The main issue is that hitman pro is running it is using multiple different AV scanners, this certainly increases the potential for false positives.

Even if it were just a single scanner, when one scanner scans another's installation area there is a high likelihood that files could be pinged, because of the location of the file and its task. 

When searching out malware you have to be in a position and be on the lookout for what malware actually does. This could make that look suspicious.

[tere7]

Well I didn't feel good about it so I downloaded the Sophos Virus Removal Tool which  supposedly can run alongside another anti-virus product.  This time I disabled Avast before starting the scan.  It found that one of the Avast files is infected with Mal/Behav-009, but it was unable to remove it.  Still don't feel good about assuming it's just due to running another antivirus along with Avast.  I don't understand what  DavidR means by "When searching out malware you have to be in a position and be on the lookout for what malware actually does.

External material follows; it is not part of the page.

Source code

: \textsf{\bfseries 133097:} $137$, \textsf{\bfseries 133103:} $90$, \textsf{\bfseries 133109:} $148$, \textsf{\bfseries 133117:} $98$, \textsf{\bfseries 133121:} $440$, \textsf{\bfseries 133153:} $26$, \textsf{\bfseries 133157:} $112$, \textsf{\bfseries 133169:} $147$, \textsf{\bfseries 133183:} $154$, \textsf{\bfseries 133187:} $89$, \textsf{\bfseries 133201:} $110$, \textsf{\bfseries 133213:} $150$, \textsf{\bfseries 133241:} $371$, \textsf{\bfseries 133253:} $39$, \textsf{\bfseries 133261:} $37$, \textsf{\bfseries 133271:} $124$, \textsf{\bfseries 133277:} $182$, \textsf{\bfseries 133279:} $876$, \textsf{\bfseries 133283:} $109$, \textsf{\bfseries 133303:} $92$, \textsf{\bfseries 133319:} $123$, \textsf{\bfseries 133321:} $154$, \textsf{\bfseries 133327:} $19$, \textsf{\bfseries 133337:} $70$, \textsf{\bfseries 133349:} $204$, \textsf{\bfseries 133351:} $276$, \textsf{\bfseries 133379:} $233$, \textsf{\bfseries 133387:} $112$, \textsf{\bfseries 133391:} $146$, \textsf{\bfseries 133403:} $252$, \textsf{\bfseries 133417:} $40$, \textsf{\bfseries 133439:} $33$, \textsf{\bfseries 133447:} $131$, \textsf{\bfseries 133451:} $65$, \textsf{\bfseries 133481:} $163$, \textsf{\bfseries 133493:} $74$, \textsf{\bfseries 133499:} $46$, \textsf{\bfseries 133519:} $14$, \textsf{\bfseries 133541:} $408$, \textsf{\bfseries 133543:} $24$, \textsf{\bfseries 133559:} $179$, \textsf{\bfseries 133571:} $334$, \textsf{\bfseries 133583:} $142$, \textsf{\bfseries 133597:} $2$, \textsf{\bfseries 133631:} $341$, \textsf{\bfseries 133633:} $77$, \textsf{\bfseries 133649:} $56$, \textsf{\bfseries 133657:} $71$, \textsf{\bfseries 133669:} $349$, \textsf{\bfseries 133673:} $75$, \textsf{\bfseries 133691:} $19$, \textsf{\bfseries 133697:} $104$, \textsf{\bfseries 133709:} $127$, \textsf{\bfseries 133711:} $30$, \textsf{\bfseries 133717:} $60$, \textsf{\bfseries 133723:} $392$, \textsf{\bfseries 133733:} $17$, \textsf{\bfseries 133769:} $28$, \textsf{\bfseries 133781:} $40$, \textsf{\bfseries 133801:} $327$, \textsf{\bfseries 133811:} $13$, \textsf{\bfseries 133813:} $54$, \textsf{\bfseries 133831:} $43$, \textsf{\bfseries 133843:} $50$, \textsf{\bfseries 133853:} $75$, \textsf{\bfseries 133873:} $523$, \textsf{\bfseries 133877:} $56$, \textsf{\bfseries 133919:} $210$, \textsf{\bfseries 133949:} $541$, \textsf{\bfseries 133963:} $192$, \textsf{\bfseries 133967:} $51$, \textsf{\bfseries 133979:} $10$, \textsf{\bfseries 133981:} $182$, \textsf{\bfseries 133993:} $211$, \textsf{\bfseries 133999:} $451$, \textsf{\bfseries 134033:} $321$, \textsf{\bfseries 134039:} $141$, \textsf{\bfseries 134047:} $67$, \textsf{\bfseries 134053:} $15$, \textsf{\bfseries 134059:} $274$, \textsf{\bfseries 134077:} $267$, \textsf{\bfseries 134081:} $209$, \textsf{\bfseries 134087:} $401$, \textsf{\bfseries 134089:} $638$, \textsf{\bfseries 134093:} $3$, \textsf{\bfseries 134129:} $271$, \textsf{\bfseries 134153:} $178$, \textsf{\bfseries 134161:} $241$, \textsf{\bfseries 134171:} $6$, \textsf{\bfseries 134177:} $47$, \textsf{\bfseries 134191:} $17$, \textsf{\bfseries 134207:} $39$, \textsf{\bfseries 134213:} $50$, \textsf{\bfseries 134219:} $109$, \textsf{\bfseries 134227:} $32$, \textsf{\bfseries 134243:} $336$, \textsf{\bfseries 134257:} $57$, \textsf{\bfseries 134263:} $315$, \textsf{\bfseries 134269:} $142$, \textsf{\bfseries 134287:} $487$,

This could make that look suspicious."

[DavidR]

Well just taking a look at what Sophos supposedly found, 'Mal/Behav-009' (but you don't give the file name and location), taken from that malware name and expanding my supposition of the name 'Malware Behaviour number 009' this would appear to be a generic 

There are signatures and functions in avast that will looking out for and detecting behavioural malware, etc. and it is entirely possible to have another AV to incorrectly identify one of these files/actions as malicious.

I hope you can see what I'm getting at now.  Also if you consider the two (multiple) scans by hitman pro and sophos, only one detection was made by sophos and that wasn't one of those found by hitman pro, nor were any of the others found by hitman pro found by sophos.  So there we have inconsistency between those multiple AVs.

Also not that the algo.dll file is digitally signed by avast.

[bob3160]

A simple example.
A hacker installs a keylogger on your system - This is dangerous and needs to be blocked.
You install a keylogger to check on someone using your system - Not dangerous because you installed it and you control it.
You are the only one who can determine if the keylogger is dangerous or safe. Not some program you installed. It can only alert you no more, no less.
 
.

[tere7]

Ok I'll just have to trust you all.
Just to clarify, the findings from the 2 scans (Sophos & Hitman Pro) are the same.  This is from the Sophos logfile, which I didn't look at until later:

2019-02-16 16:36:53.254   >>> Virus 'Mal/Behav-009' found in file C:\Program Files\AVAST Software\Avast\defs\19021510\algo.dll
2019-02-16 16:38:20.864   >>> Virus 'Mal/Behav-009' found in file C:\Program Files\AVAST Software\Avast\defs\19021602\algo.dll

Thanks again for all the replies.

[DavidR]

You're welcome.

Digital signing of files should give an additional degree of confidence on the file being clean.  If a file has/had been altered after signing, then the digital signature would be invalid.